===== Gegeven tekst =====
Stikstofdeskundige: “100 km/u rijden heeft nauwelijks effect op natuur”
INTERVIEW - Jan Willem Erisman, stikstofdeskundige
Door Arie van der Spek. |
Eén van de eerste maatregelen die de overheid nam om de stikstofuitstoot in Nederland terug te dringen, was invoering van de maximumsnelheid op snelwegen van 100 km/u overdag. Volgens stikstofdeskundige Jan Willem Erisman (58) heeft die maatregel op de lange termijn eigenlijk niet zoveel zin. AutoRAI.nl gaat met hem in gesprek over de stikstofproblematiek en het aandeel van wegverkeer daarin.
Op zoek naar de nuance
“We houden niet van eenzijdigheid en dogma’s”, zegt Erisman, directeur van het Louis Bolk Instituut. Dit instituut is gespecialiseerd in duurzame landbouw, voeding en gezondheid. We spreken Jan Willem Erisman in zijn kantoor in de hoek van het gebouw. Na de opleiding Chemische Technologie doet hij aan de Universiteit van Utrecht onderzoek naar ammoniakconcentraties, -emissies, -depositie en -verspreiding, waar hij ook op promoveert. De onderzoeksgroep verhuist naar het RIVM. Daar werkt Erisman aan modellen om de neerslag van stoffen die de grond zuurder maken te berekenen. In 2012 start hij bij het Louis Bolk Instituut waar hij nu de directeur van is.
===== Geëxtraheerde gegevens =====
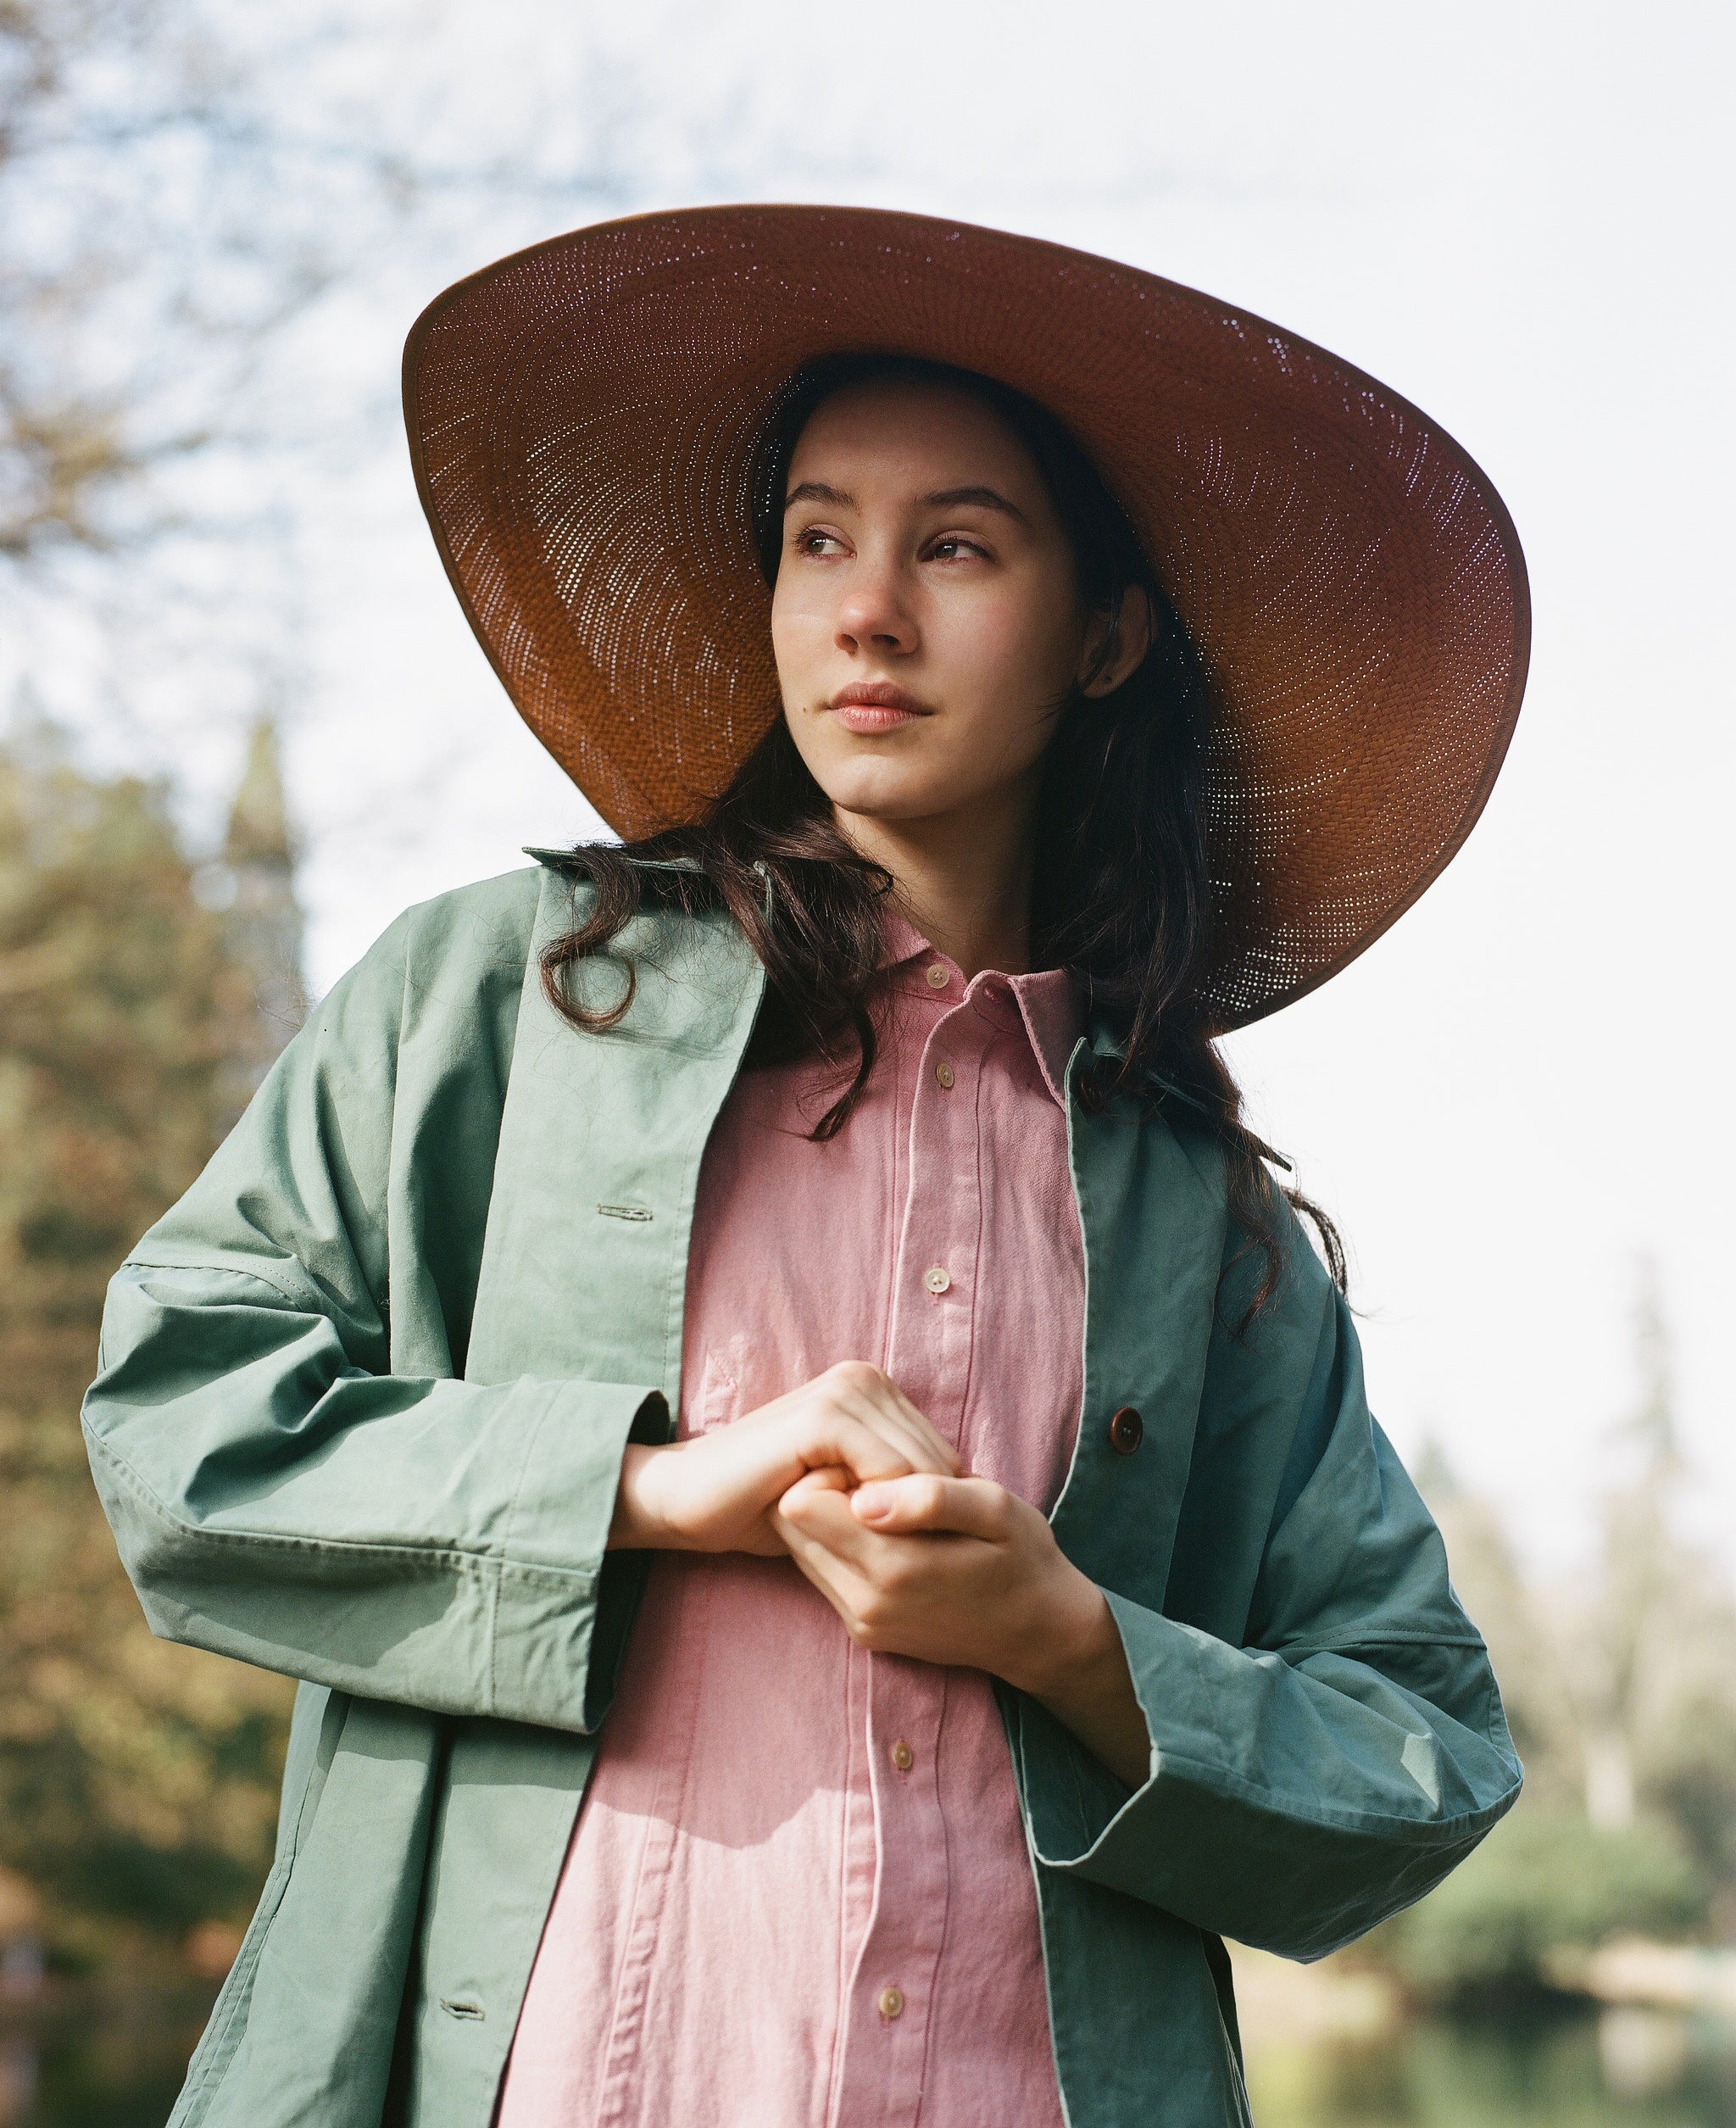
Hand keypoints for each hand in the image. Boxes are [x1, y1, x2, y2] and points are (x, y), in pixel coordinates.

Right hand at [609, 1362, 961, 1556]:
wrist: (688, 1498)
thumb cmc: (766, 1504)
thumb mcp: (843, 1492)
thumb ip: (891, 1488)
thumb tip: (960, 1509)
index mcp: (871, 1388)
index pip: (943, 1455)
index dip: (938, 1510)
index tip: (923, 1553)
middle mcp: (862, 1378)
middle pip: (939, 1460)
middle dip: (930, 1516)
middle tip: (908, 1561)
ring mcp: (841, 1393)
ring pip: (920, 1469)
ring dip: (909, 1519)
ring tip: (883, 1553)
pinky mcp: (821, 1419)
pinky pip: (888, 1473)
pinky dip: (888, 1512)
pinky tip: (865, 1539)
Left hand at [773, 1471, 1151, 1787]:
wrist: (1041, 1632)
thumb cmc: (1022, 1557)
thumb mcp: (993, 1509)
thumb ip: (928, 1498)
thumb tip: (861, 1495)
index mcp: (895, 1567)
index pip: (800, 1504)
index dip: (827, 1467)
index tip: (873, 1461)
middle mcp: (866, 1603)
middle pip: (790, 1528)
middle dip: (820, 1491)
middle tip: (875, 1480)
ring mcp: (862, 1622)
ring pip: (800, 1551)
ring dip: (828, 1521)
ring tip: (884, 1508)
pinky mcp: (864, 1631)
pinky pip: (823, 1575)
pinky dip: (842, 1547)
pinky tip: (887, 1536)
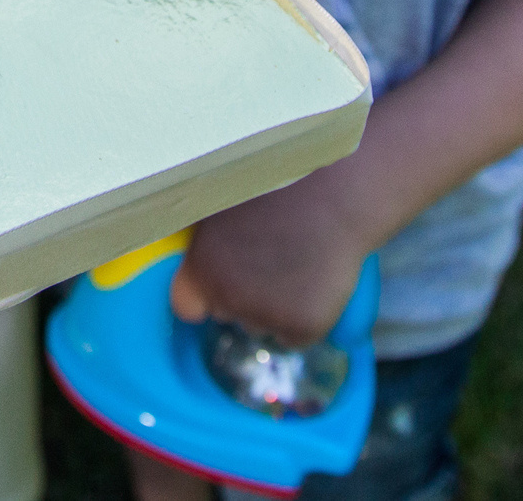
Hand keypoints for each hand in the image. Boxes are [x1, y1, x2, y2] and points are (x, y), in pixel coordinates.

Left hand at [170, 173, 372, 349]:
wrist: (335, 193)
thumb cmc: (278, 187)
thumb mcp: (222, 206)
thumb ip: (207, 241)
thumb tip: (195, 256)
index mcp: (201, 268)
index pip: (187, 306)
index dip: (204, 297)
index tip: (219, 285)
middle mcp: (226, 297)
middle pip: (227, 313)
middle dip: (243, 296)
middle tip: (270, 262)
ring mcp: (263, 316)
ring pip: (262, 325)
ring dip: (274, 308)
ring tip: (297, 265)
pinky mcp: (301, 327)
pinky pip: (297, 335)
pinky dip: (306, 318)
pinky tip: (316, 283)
=====
===== Geëxtraheerde gegevens =====
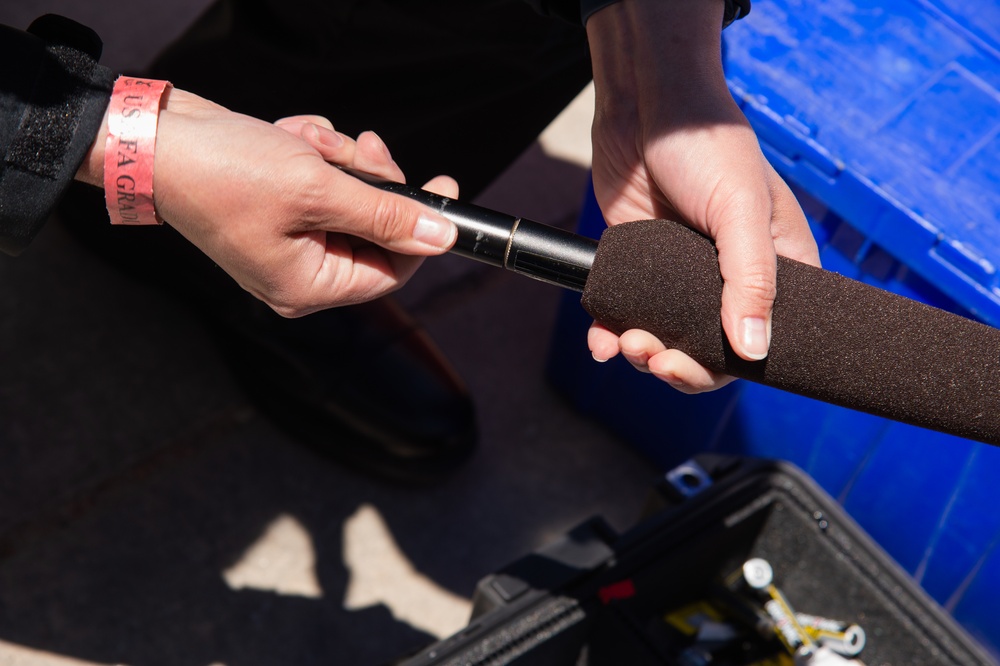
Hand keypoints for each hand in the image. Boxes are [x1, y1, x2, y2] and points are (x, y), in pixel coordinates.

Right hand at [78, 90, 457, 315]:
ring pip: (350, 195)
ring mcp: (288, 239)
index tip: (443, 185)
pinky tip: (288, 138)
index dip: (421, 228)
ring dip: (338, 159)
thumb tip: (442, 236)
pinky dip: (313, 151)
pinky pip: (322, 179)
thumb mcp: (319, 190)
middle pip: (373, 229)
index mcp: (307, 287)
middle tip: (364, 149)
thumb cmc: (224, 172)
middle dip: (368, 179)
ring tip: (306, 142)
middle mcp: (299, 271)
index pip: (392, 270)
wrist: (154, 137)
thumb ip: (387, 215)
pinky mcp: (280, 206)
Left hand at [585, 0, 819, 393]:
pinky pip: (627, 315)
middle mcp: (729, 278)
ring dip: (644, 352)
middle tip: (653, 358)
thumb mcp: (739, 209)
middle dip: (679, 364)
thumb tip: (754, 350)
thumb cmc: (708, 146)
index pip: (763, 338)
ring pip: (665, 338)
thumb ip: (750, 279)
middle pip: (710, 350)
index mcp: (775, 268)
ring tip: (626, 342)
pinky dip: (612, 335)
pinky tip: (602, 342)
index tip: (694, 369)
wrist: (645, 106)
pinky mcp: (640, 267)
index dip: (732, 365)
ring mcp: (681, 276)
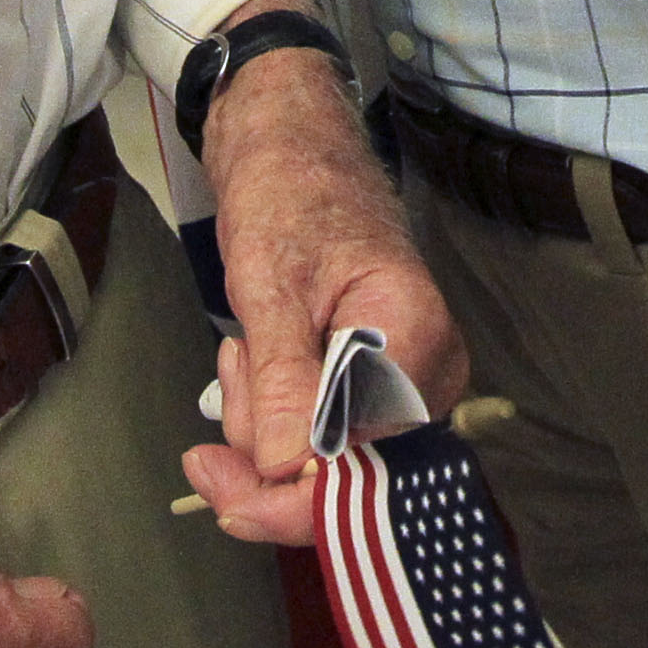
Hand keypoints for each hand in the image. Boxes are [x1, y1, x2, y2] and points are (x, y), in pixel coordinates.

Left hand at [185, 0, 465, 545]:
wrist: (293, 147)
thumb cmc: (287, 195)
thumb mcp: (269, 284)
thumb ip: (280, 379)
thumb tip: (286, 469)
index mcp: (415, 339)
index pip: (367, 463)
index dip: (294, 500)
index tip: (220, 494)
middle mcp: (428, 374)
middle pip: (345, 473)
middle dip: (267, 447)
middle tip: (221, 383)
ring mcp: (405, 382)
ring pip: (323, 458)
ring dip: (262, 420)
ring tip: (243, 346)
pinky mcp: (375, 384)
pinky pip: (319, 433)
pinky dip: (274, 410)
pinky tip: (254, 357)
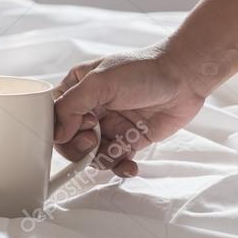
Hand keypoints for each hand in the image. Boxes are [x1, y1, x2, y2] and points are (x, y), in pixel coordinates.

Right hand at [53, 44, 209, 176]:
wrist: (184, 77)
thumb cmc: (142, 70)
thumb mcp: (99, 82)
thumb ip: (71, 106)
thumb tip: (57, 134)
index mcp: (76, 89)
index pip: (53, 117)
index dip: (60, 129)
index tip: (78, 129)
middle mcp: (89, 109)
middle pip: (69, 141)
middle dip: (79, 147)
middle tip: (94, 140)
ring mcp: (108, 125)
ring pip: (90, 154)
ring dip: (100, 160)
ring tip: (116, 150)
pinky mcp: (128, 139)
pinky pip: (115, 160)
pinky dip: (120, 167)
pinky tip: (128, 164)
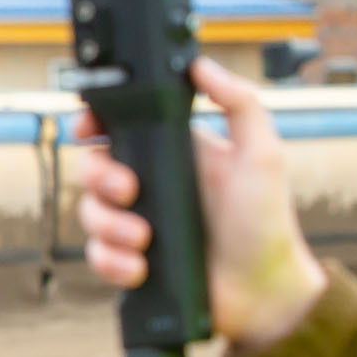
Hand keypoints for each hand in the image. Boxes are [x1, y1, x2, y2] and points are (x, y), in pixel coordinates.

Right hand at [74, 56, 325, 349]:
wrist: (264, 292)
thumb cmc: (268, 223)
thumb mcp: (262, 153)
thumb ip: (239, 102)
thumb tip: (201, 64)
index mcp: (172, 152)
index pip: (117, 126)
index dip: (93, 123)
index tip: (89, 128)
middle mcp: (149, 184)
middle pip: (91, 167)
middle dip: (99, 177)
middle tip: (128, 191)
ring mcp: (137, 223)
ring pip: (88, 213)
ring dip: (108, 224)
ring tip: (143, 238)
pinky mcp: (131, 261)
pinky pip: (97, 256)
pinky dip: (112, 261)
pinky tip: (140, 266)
=====
Doel opdracht
Welke aspecten van ammoniak onderzocht Erisman volgens de gegeven tekst aan de Universiteit van Utrecht? Noem ze allemaal. De records staan los van de gegeven tekst.

Oplossing
Concentraties, emissies, depositie en verspreiding.